琉璃与我同岁,身高却矮了我半头,琉璃穿不下的衣服反倒要施舍给我。不过,我不得不快速释然。毕竟有一件旧衣衫换洗也好过仅有一件衣服被翻来覆去地穿,我已记不清有多少次不得不在夜里将衣服洗了干净,白日里仍要湿漉漉地穿上的经历,那体感简直难以形容。

我一路咳嗽,众人看见我皆远远地躲开。

府内张灯结彩,人们的脸上个个喜气洋洋,唯有我一人揣着心事。

路絮儿挡在我的身前,满脸不悦:“你摆着这副臭脸给谁看呢?”

我抬头,恭敬地唤一声:“路姨娘。”

路絮儿却不依不饶,满是刻薄之语:“你这副无半分教养的样子真是令人生厌。知道我即将要做云府的女主人心情不悦了是吗?替你那死去的娘嫉妒我是吗?夜里若你那娘托梦于你,可千万莫忘记告诉她这一盛大的好消息。她生前费尽心机拆散我与老爷的好事,纵使死了,我也不好让她安息,你说是不是啊?哈哈哈。”

我望着路絮儿小人得志的轻狂模样,将拳头攥得咯吱作响。我恨不能将拳头狠狠砸在路絮儿的脸上。
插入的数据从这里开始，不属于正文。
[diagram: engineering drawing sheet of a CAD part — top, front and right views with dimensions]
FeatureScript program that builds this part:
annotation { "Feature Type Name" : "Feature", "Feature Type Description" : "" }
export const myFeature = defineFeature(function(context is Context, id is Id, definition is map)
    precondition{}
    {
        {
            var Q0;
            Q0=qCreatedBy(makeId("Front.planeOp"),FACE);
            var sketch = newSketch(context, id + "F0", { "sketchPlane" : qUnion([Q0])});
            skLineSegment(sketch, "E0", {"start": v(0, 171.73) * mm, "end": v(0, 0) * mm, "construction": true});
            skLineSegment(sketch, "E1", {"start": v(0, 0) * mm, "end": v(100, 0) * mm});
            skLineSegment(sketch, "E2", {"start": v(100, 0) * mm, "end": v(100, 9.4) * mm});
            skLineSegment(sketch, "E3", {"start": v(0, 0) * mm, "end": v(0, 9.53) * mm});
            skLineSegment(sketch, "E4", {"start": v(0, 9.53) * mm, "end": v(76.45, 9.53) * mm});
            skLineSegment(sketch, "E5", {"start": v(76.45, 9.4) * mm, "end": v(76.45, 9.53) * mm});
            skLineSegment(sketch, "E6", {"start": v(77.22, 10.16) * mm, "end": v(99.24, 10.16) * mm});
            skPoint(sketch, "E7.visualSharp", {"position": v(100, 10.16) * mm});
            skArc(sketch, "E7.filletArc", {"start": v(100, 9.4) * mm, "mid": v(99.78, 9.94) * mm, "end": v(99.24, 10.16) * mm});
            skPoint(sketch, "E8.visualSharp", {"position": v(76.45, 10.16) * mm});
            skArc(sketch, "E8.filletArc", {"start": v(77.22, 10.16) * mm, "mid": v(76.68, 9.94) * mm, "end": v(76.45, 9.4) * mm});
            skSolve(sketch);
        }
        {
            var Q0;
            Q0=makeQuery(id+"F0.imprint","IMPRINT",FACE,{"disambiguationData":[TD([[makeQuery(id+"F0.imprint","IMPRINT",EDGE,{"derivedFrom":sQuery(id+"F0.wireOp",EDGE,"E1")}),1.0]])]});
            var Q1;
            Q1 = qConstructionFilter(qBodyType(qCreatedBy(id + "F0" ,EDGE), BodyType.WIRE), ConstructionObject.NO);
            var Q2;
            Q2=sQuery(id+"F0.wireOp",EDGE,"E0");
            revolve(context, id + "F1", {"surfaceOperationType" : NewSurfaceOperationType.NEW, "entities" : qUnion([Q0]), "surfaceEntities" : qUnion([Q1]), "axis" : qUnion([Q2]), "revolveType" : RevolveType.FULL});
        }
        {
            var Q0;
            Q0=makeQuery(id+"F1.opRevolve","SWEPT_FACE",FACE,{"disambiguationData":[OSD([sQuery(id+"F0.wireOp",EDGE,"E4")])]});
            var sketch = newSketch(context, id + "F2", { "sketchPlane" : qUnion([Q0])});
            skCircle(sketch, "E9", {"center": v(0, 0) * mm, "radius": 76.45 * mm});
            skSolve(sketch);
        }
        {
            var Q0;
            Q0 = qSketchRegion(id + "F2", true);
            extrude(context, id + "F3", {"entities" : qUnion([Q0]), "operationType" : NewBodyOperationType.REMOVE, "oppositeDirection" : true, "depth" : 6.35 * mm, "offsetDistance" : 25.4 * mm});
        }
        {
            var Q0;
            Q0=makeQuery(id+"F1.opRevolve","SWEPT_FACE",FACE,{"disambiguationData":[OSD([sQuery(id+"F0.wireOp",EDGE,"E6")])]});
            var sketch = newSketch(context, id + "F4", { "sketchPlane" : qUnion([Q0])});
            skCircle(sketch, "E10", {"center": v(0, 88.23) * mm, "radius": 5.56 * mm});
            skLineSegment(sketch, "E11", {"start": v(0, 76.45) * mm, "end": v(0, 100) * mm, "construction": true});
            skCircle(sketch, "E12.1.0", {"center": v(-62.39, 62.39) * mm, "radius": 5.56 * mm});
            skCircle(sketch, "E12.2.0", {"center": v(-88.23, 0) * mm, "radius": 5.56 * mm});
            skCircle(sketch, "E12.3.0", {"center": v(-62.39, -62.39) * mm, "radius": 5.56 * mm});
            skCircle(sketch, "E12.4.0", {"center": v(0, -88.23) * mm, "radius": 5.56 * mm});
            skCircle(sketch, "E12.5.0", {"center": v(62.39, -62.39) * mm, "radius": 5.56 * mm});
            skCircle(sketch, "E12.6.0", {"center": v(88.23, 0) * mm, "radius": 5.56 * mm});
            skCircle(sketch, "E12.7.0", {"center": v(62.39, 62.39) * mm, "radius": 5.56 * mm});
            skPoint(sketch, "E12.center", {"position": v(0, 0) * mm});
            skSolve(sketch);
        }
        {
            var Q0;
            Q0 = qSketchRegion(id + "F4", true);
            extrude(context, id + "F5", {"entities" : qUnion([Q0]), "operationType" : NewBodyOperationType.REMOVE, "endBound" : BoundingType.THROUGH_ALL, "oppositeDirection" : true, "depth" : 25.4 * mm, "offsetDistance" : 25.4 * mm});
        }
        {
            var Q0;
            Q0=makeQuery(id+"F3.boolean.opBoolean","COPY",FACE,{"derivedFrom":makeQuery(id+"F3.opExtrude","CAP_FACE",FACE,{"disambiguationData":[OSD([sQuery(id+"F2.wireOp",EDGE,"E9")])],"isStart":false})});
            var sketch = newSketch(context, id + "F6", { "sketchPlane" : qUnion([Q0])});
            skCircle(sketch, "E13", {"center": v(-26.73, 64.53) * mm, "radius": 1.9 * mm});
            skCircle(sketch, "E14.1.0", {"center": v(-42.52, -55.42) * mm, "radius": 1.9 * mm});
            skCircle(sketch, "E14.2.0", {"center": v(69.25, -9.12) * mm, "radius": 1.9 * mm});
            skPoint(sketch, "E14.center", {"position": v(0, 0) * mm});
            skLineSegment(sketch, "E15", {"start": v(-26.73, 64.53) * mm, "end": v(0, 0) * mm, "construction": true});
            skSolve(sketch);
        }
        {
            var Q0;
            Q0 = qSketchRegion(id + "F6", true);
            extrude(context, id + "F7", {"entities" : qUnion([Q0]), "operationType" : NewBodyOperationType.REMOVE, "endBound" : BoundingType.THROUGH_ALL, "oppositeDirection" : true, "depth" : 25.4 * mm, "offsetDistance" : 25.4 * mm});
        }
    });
然,我最终还是忍了下来,只暗怨自己满腹恨意无处宣泄。

路絮儿却更来劲了,她的嗓音尖利无比:“你是想打我吗?你敢上前一步试试!”

我深吸一口气,缓缓说道:“我身体略有不适,是以脸色不太好看,路姨娘若是看了不悦,便请行个方便,速速放我回去。”

“我知道你有病,是疯病,跟你娘一样不宜见人!快滚回房中躲起来吧!”

路絮儿夸张地笑着,她花枝乱颤的身体似一面旗帜在风中尽情招摇着。

我猛地逼近路絮儿,我的眼神释放着冰冷的寒意:“路姨娘,你若是不嫌弃,你大婚那日,我请我娘亲自为你送去一份贺礼!”

路絮儿呆住了,她的笑容僵硬在脸上,那张嘴却控制不住地抖动起来。

待我走出好远,路絮儿才终于发出声来:“她说什么?她娘要为我送来贺礼?她是疯了吗?她娘都死了多少年了?”